Uniform continuity problem

Question

Let $f(x)$ be continuous on $[0, \infty)$, $f'(x)$ and $f''(x)$ be continuous on $(0, \infty)$. Which of the following statements are true:

I. If $f'(x) > 0$ and $f''(x) < 0$, then f(x) is uniformly continuous on $[0, \infty)$

II. If $f'(x) < 0$ and $f''(x) > 0$, then f(x) is uniformly continuous on $[0, \infty)$

III. If $f'(x) < 0$ and $f''(x) < 0$, then f(x) is uniformly continuous on $[0, \infty)$

I think that I and III are false.

Counterexample for I: $f(x) = \sqrt{x}$

Counterexample for III: $f(x) = -x^2$

EDIT: I deleted my "counterexample" for II because it was a mistake. So, my question is how to prove/disprove II?

Answer 1

Note I and II are equivalent since you can go from one to the other by replacing $f$ by $-f$.

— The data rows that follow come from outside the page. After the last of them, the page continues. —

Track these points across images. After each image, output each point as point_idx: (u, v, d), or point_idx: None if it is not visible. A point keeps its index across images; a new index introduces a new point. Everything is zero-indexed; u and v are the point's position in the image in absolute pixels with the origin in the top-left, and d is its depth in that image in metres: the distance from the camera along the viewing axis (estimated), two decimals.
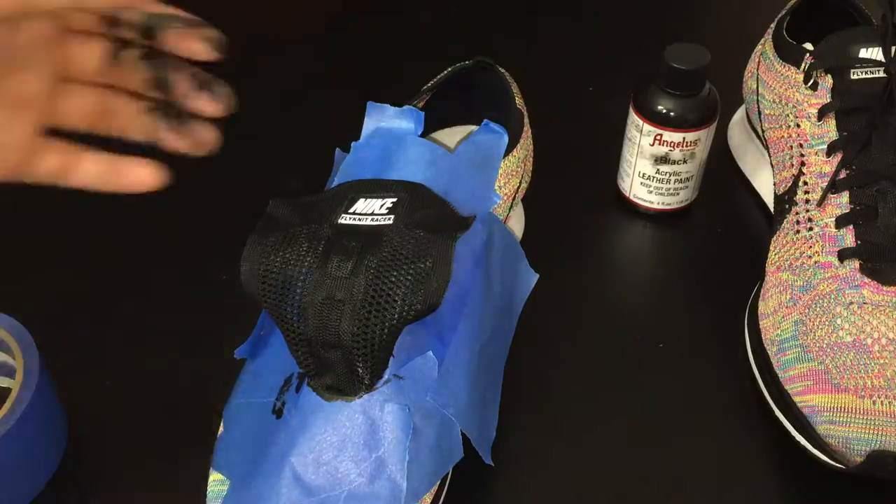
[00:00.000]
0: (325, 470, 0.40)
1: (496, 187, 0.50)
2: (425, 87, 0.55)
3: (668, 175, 0.59)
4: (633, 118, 0.58)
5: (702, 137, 0.58)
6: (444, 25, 0.81)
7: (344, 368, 0.40)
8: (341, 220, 0.42)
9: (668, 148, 0.58)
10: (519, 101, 0.55)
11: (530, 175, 0.57)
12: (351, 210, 0.43)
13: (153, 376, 0.52)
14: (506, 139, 0.50)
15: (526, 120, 0.55)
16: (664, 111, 0.57)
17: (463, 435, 0.43)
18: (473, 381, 0.44)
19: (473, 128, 0.58)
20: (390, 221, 0.42)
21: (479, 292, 0.45)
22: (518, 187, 0.54)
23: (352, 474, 0.40)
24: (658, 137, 0.57)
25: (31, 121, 0.34)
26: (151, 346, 0.54)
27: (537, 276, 0.49)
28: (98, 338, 0.55)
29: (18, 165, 0.35)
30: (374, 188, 0.44)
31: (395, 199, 0.43)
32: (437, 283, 0.40)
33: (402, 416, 0.41)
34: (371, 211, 0.42)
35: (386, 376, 0.41)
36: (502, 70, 0.56)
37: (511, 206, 0.54)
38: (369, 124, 0.50)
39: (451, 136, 0.57)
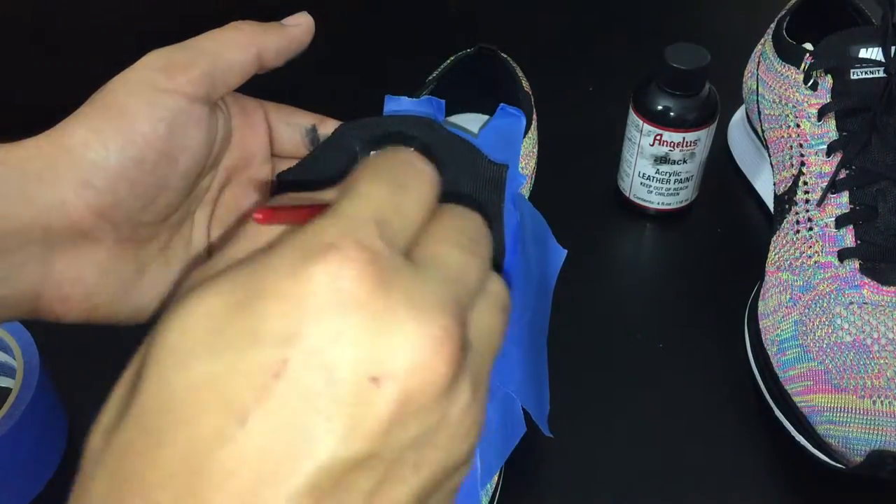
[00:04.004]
0: None
1: (519, 168, 0.50)
2: (430, 78, 0.56)
3: (668, 175, 0.59)
4: (633, 118, 0.58)
5: (702, 137, 0.58)
6: (443, 26, 0.81)
7: None
8: None
9: (668, 148, 0.58)
10: (525, 84, 0.55)
11: (533, 174, 0.57)
12: None
13: None
14: (524, 121, 0.51)
15: (533, 102, 0.55)
16: (664, 111, 0.57)
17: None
18: (525, 357, 0.44)
19: (482, 116, 0.58)
20: None
21: (519, 270, 0.45)
22: (535, 169, 0.54)
23: None
24: (658, 137, 0.57)
25: None
26: None
27: (565, 251, 0.49)
28: (98, 338, 0.55)
29: None
30: (379, 132, 0.39)
31: (410, 149, 0.41)
32: (493, 255, 0.39)
33: None
34: None
35: None
36: (505, 56, 0.56)
37: (530, 188, 0.54)
38: None
39: (464, 123, 0.58)
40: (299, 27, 0.37)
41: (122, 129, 0.32)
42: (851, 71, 0.51)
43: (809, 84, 0.53)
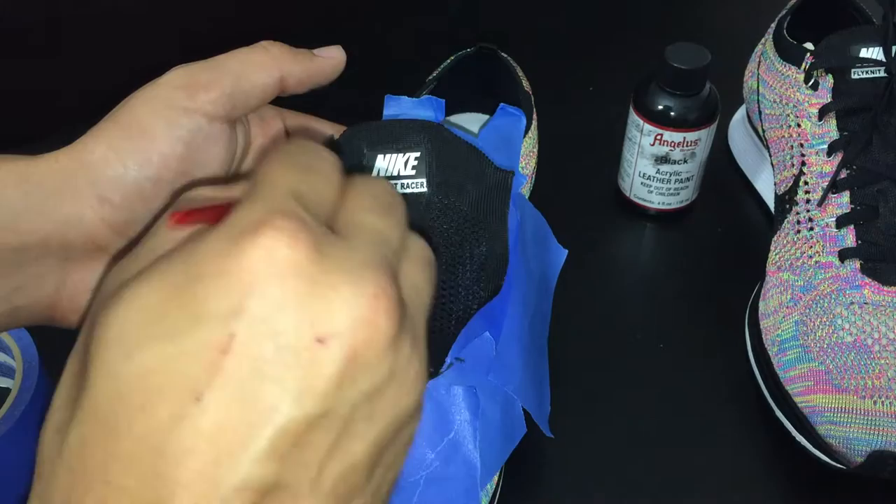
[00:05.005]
0: None
1: (519, 168, 0.50)
2: (430, 78, 0.56)
3: (668, 175, 0.59)
4: (634, 118, 0.58)
5: (702, 137, 0.58)
6: (441, 27, 0.81)
7: None
8: None
9: (669, 148, 0.57)
10: (525, 84, 0.55)
11: (533, 174, 0.57)
12: (374, 174, 0.40)
13: None
14: (524, 120, 0.50)
15: (533, 102, 0.55)
16: (664, 111, 0.57)
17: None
18: (525, 357, 0.44)
19: (482, 116, 0.58)
20: (423, 189, 0.40)
21: (519, 271, 0.45)
22: (535, 169, 0.54)
23: (428, 458, 0.40)
24: (658, 137, 0.57)
25: None
26: None
27: (566, 251, 0.49)
28: None
29: None
30: (386, 137, 0.40)
31: (417, 154, 0.41)
32: (496, 265, 0.40)
33: (468, 397, 0.41)
34: (397, 172, 0.40)
35: (448, 360, 0.41)
36: (505, 56, 0.56)
37: (530, 188, 0.54)
38: (389, 117, 0.50)
39: (464, 123, 0.58)
40: (330, 61, 0.37)
41: (140, 147, 0.32)
42: (852, 70, 0.51)
43: (810, 84, 0.53)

Focusing on I, it suffices to show uniform continuity on $[1,\infty)$ since just by continuity $f$ is uniformly continuous on $[0,1]$. If $y > x \geq 1$, then by the mean value theorem $$f(y) - f(x) = f'(z)(y - x)$$ Here $z$ is between $x$ and $y$. Since $f'' < 0$, you have $f'(z) < f'(1)$. So $$f(y) - f(x) < f'(1)(y - x)$$ Note also $f' > 0$, so the left hand side is positive and for $M = f'(1)$ you have $$|f(y) - f(x)| < M |y - x|$$ So $f$ is Lipschitz on $[1,\infty)$ which is enough for uniform continuity.